If none of the states is matched, then an HTTP_403 error is returned. If only one state is matched, then the django-rest adapter checks which fields can be handled in this state, e.g. when the state is ‘open’, an anonymous user can set all fields, while when the state is ‘submitted’ only the field ‘number’ can be updated.

django-rest adapter predicates

Below, there is a list of the predicates introduced by the django-rest adapter along with their semantics.

Predicate Description
.drf_collection

The parent node is a collection of resources of the same type, where each resource can be related to other resources, it is described by some data, and there are actions that can be performed on it. The parent node uses django-rest-framework backend.

Parameters:

model: String of the django-model corresponding to the storage representation of the collection.

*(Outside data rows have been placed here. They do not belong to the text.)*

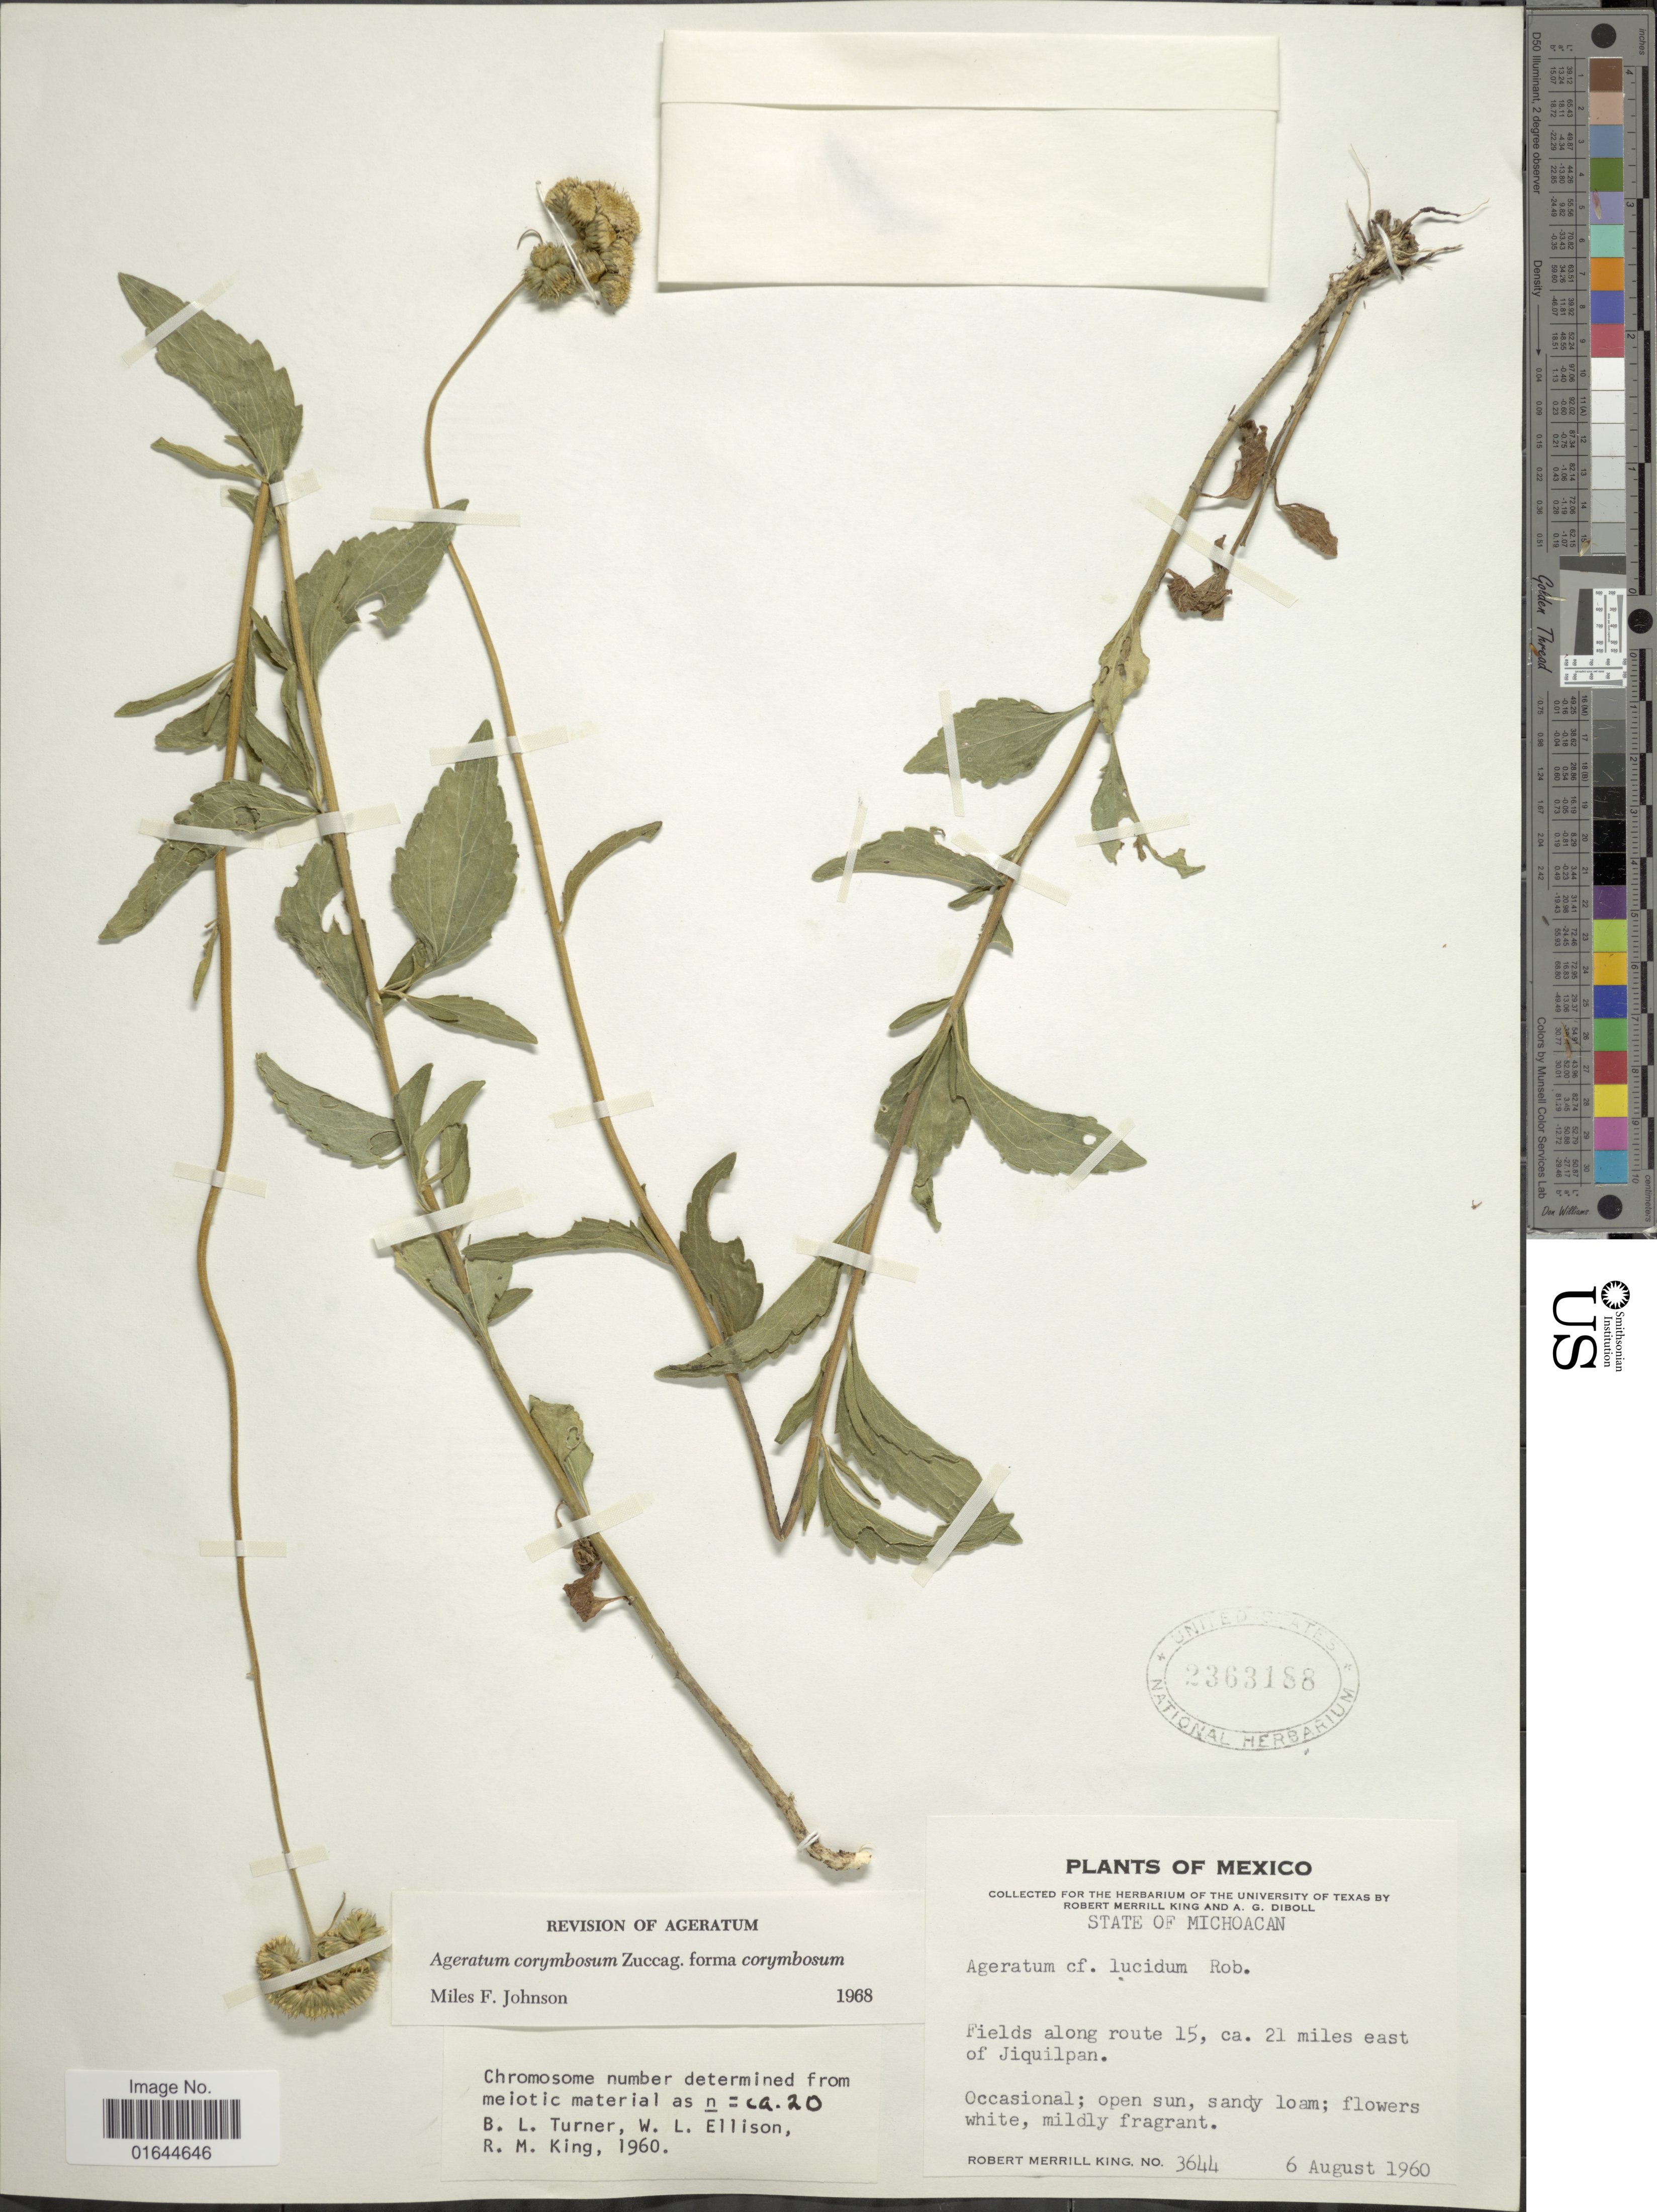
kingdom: Plantae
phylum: Tracheophyta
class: Magnoliopsida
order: Asterales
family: Asteraceae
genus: Ageratum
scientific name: Ageratum corymbosum f. corymbosum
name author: Zuccagni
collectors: R. M. King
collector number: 3644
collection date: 1960-08-06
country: Mexico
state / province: Michoacán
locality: Mexico, State of Michoacan, Fields along route 15, ca. 21 miles east of Jiquilpan.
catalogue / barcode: US 2363188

authentication_classes: (optional) List of classes used for the authentication of the collection. More here.

permission_classes: (optional) List of the classes responsible for the permissions of the collection. More here.

mixins: (optional) List of the bases classes of the ViewSet class generated by django-rest adapter.

model_serializers: (optional) List of bases classes of the ApimasModelSerializer (class responsible when having model-fields) generated by django-rest adapter.

serializers: (optional) List of base classes of the ApimasSerializer (class responsible when having non-model fields) generated by django-rest adapter.

hook_class: (optional) A class which implements hooks before and after interacting with db for various actions. See more.

.drf_field

The parent node is a drf_field. In other words, it is an instance of a django-rest-framework field which is responsible for converting raw value of a field (sent by client) into complex data such as objects, querysets, etc.

Parameters:

onmodel: True if field has a storage representation, False otherwise (default: True).

source: Name of the storage representation of the field (Default is the name of the parent).

instance_source: A string which points to a function which retrieves the value of the field given the current instance (applicable if onmodel: False).